The CALLHOME series consists of telephone conversations and transcripts developed by LDC and Rutgers, The State University of New Jersey, in support of research in speaker identification, language identification and related technologies. Languages in the series include American English, Egyptian Arabic, German, Japanese, Mandarin Chinese, and Spanish.

2026 members can access this corpus through their LDC accounts. Non-members may license this data for a fee.

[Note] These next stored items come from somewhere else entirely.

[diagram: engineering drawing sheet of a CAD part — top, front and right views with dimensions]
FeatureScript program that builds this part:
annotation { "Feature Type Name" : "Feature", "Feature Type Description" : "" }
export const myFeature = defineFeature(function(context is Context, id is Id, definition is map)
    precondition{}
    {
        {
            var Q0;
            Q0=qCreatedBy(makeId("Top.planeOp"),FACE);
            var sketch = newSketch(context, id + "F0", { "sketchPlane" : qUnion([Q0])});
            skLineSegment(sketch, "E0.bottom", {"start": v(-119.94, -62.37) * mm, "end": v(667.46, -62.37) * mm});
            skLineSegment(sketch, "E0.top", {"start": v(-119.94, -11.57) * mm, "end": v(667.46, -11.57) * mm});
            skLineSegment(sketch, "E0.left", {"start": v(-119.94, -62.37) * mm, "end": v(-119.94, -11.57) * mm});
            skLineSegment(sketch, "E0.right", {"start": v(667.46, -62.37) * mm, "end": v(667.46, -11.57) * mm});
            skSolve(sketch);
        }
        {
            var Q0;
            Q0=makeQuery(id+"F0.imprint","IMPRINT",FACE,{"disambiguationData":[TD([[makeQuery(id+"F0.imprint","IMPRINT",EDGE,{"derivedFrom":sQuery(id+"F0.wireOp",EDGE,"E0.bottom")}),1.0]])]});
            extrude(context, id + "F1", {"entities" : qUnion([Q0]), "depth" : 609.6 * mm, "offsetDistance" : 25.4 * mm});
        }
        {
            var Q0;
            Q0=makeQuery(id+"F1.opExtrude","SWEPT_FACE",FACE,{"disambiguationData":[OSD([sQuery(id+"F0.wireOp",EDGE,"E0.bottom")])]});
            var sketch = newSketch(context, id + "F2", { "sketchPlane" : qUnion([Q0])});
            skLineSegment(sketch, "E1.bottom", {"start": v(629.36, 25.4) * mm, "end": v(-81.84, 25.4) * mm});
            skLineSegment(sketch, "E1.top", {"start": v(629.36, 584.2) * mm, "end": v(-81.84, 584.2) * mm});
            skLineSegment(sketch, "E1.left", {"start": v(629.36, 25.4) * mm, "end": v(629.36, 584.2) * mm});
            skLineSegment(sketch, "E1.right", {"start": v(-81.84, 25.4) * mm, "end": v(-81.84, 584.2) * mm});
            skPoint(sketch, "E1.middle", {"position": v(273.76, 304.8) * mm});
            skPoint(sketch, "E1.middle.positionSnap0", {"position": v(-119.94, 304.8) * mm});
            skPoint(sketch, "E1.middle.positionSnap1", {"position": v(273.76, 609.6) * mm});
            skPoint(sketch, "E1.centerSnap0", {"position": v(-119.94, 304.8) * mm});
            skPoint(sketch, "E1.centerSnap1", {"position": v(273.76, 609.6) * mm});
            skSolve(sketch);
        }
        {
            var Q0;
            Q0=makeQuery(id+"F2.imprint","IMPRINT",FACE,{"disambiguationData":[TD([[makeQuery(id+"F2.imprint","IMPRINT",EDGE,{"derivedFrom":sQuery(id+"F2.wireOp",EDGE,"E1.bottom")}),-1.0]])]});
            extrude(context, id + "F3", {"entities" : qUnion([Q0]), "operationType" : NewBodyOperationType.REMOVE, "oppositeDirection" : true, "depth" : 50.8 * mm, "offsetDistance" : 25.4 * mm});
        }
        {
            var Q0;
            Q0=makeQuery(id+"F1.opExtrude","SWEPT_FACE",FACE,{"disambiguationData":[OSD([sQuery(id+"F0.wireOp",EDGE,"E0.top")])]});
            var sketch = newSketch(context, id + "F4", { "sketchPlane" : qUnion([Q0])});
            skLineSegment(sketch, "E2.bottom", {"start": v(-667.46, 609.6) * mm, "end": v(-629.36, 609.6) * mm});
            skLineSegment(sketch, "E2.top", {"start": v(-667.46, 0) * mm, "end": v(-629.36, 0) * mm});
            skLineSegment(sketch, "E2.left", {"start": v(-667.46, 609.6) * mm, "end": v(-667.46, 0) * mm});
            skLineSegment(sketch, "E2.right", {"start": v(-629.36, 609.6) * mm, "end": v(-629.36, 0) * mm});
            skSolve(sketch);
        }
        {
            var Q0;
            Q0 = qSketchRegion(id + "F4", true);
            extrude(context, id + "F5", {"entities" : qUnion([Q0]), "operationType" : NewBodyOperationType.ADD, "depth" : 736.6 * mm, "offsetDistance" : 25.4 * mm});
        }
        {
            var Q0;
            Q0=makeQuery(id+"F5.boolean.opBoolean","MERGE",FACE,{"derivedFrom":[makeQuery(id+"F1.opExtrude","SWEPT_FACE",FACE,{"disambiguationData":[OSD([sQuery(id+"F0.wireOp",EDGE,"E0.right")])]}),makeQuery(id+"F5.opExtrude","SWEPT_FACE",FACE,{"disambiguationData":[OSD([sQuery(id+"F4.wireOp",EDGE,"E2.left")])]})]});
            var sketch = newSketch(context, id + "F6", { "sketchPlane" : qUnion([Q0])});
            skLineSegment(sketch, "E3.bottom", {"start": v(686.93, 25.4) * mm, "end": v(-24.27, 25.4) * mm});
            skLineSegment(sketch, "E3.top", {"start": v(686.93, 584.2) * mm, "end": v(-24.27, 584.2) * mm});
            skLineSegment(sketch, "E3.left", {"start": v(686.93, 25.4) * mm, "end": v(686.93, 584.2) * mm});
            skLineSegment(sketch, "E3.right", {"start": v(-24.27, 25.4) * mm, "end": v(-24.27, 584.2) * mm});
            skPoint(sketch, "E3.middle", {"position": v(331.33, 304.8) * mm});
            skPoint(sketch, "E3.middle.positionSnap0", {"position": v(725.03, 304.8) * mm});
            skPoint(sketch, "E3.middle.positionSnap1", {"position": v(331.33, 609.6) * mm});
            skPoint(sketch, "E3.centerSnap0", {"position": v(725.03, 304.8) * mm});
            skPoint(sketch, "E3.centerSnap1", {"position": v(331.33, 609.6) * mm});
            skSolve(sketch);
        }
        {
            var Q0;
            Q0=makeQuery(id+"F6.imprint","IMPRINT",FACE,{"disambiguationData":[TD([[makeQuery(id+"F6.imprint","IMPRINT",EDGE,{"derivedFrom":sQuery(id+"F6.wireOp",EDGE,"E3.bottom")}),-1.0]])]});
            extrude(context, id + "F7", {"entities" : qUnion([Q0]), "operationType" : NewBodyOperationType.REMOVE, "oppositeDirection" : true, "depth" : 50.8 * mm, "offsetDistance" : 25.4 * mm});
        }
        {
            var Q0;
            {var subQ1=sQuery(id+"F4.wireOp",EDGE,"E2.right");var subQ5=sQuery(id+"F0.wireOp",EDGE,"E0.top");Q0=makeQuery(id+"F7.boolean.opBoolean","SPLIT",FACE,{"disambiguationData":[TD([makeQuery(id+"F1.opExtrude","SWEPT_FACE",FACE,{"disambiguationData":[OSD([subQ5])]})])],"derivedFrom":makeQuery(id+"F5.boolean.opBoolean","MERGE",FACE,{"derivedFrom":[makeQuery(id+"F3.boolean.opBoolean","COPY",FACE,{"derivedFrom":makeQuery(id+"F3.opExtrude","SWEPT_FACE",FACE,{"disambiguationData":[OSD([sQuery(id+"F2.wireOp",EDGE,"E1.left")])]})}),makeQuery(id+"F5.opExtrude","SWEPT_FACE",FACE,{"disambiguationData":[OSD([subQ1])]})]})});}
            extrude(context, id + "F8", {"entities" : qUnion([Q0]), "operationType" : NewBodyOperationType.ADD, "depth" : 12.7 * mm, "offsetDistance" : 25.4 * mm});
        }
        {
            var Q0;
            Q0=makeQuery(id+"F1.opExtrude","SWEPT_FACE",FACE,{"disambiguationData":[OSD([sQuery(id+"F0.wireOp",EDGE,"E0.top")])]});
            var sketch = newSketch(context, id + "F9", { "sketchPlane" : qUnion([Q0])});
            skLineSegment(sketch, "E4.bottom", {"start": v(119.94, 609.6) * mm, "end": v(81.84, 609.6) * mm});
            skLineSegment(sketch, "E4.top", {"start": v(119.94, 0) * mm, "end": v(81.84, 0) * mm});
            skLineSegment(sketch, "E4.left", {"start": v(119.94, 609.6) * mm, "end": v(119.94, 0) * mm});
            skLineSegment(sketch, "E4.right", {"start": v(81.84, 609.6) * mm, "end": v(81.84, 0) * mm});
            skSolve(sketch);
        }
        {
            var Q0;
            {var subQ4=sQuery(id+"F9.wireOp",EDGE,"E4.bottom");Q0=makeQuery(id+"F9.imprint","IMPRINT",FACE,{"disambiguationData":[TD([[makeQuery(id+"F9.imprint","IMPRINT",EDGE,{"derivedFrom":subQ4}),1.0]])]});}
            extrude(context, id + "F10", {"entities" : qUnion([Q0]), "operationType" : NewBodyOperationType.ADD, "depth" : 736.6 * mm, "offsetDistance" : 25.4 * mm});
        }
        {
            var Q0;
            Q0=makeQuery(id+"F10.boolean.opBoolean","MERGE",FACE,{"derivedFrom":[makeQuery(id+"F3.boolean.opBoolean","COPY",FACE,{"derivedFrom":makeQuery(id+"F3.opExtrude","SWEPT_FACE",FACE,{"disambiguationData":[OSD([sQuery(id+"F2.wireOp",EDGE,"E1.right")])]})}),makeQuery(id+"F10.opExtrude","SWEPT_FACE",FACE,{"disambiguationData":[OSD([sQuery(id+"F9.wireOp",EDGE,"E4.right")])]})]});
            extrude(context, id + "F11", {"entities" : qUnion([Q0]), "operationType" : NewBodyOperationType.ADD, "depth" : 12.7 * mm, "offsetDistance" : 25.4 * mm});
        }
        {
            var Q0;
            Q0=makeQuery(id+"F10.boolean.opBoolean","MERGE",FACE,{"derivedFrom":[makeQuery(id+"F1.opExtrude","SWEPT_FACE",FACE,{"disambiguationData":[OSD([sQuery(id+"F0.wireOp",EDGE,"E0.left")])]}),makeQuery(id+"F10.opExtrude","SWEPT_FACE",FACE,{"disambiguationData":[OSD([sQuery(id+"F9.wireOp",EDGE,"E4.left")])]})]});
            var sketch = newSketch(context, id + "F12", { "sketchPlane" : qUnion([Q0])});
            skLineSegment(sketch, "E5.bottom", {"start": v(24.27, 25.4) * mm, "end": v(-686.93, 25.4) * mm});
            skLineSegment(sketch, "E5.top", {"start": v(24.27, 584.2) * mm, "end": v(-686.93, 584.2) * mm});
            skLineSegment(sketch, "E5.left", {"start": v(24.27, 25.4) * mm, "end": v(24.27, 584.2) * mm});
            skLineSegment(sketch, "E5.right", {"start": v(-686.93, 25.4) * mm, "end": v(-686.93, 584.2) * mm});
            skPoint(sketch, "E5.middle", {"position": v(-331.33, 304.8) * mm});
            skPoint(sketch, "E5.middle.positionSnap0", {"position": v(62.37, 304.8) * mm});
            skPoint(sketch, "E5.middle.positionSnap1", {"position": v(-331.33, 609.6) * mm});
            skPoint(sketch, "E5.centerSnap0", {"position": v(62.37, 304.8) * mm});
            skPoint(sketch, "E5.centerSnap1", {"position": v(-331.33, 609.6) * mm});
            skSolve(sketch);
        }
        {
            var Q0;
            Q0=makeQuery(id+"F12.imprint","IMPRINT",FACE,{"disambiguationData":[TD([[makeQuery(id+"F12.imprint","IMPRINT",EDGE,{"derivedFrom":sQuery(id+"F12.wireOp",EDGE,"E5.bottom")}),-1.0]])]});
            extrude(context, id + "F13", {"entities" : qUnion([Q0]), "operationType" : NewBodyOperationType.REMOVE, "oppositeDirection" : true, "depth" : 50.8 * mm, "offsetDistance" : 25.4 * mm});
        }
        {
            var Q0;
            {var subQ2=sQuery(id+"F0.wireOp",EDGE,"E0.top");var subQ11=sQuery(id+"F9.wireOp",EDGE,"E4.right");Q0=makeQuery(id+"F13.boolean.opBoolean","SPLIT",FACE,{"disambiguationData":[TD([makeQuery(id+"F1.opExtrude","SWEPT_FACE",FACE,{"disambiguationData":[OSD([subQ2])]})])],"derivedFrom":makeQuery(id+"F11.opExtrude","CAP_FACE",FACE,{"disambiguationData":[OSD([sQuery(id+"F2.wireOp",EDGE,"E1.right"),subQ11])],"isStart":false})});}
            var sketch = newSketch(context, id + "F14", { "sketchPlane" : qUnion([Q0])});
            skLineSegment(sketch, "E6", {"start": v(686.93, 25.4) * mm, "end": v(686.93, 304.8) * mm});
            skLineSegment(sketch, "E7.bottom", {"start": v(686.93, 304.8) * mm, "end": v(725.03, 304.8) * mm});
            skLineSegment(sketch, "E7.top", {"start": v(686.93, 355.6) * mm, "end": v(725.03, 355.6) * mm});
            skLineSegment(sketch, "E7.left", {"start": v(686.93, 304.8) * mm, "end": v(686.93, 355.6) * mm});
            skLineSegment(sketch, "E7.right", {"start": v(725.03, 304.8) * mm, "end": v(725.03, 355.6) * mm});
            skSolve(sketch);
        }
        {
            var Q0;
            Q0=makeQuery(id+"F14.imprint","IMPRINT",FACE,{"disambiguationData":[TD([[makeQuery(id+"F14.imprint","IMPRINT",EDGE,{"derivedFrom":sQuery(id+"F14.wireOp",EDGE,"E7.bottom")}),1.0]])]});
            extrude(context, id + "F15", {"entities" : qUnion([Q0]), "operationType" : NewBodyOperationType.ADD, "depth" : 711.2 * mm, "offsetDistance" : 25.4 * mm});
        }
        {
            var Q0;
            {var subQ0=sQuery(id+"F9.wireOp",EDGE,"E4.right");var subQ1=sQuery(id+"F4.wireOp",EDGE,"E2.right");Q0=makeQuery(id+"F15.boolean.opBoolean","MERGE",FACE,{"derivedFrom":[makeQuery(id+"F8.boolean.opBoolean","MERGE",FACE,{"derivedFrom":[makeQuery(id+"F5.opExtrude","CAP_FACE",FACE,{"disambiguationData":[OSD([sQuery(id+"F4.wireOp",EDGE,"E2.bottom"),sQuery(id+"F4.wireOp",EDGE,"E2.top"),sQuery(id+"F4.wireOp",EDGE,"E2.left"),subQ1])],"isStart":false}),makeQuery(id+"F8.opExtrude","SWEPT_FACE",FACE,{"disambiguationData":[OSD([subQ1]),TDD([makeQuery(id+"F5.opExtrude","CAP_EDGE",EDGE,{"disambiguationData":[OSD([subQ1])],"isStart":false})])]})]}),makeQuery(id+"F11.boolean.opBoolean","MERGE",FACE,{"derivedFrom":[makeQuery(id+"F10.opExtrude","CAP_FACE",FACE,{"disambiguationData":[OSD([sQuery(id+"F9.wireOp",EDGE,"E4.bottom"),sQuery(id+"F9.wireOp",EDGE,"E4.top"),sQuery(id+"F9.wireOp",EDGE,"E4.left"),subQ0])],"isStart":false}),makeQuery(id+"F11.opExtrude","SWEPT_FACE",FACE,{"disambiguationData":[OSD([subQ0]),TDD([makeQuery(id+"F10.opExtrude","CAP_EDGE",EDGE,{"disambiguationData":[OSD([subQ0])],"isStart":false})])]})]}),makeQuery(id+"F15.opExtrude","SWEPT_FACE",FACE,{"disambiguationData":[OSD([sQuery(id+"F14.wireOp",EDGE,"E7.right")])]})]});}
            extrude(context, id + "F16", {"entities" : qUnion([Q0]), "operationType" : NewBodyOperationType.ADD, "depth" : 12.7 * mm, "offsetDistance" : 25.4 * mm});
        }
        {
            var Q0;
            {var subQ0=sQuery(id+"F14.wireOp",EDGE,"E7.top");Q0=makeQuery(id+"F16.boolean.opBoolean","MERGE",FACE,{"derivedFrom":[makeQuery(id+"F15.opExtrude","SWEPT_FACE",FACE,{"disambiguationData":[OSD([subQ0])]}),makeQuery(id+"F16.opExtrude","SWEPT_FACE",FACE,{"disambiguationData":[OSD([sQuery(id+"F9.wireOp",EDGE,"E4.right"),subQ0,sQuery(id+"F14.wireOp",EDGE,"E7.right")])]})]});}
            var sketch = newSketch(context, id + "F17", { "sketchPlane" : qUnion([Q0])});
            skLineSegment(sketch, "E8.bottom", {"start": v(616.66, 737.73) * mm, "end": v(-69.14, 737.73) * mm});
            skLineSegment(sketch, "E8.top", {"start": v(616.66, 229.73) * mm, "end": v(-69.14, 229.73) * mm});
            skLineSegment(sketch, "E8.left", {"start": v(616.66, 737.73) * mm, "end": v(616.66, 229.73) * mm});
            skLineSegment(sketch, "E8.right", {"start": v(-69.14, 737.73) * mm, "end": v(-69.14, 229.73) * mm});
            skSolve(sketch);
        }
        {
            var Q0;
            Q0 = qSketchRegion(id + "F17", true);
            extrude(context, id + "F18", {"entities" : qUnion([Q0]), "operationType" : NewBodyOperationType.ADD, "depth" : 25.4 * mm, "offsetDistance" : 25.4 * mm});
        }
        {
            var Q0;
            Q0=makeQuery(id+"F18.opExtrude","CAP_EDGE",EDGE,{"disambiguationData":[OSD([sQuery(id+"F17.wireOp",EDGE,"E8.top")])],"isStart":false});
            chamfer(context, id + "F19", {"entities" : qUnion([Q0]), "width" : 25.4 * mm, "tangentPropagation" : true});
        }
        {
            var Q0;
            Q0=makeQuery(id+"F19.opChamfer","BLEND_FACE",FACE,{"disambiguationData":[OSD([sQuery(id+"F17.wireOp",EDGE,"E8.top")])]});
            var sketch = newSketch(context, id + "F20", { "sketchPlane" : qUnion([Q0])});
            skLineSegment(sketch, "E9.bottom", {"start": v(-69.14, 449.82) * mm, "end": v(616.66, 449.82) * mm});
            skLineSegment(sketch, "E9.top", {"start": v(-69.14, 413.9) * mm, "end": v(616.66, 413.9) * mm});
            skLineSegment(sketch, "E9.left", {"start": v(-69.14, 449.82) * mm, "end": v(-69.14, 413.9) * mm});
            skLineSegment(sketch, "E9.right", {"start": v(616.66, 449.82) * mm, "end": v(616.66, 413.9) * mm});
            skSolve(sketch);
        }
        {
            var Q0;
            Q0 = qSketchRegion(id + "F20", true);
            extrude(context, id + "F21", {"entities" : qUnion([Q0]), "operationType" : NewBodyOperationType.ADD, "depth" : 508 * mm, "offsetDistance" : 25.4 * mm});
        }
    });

CALLHOME Japanese Lexicon Second Edition was developed by LDC and contains 80,688 Japanese words with morphological, phonological and stress information. This second edition updates file formats, directory structure and documentation. The first edition is available as CALLHOME Japanese Lexicon (LDC96L17). The words in the lexicon were derived from 80 transcripts representing telephone conversations between native Japanese speakers contained in CALLHOME Japanese Second Edition (LDC2026S02).

The lexicon contains seven tab-separated information fields: (1) headword: orthographic form in kanji or katakana or hiragana (if only written in hiragana); (2) hiragana: orthographic form in hiragana; (3) romanization: orthographic form in romaji; (4) pron: pronunciation of the headword; (5) morph: morphological analysis of the headword; (6) train freq: frequency of the headword in the transcripts; and (7) gloss: glosses of the headword. This release also includes a pronunciation dictionary derived from the lexicon in CMUdict format and the grapheme-to-phoneme (G2P) tools used to automatically generate pronunciations for the original lexicon.

2026 members can access this corpus through their LDC accounts provided they have submitted a completed copy of the special license agreement. Non-members may license this data for a fee.

MATERIAL Swahili-English Language Pack was developed by Appen for the IARPA MATERIAL program and contains 112 hours of Swahili conversational telephone speech, transcripts, English translations, annotations and queries. Calls were made using different telephones (e.g., mobile, landline) from a variety of environments. Transcripts cover approximately 30% of the speech files, 3% of which were translated into English. This release also includes domain annotations, English queries and their relevance annotations.

The MATERIAL program focused on underserved languages with the ultimate goal to build cross language information retrieval systems to find speech and text content using English search queries.

2026 members can access this corpus through their LDC accounts provided they have submitted a completed copy of the special license agreement. Non-members may license this data for a fee.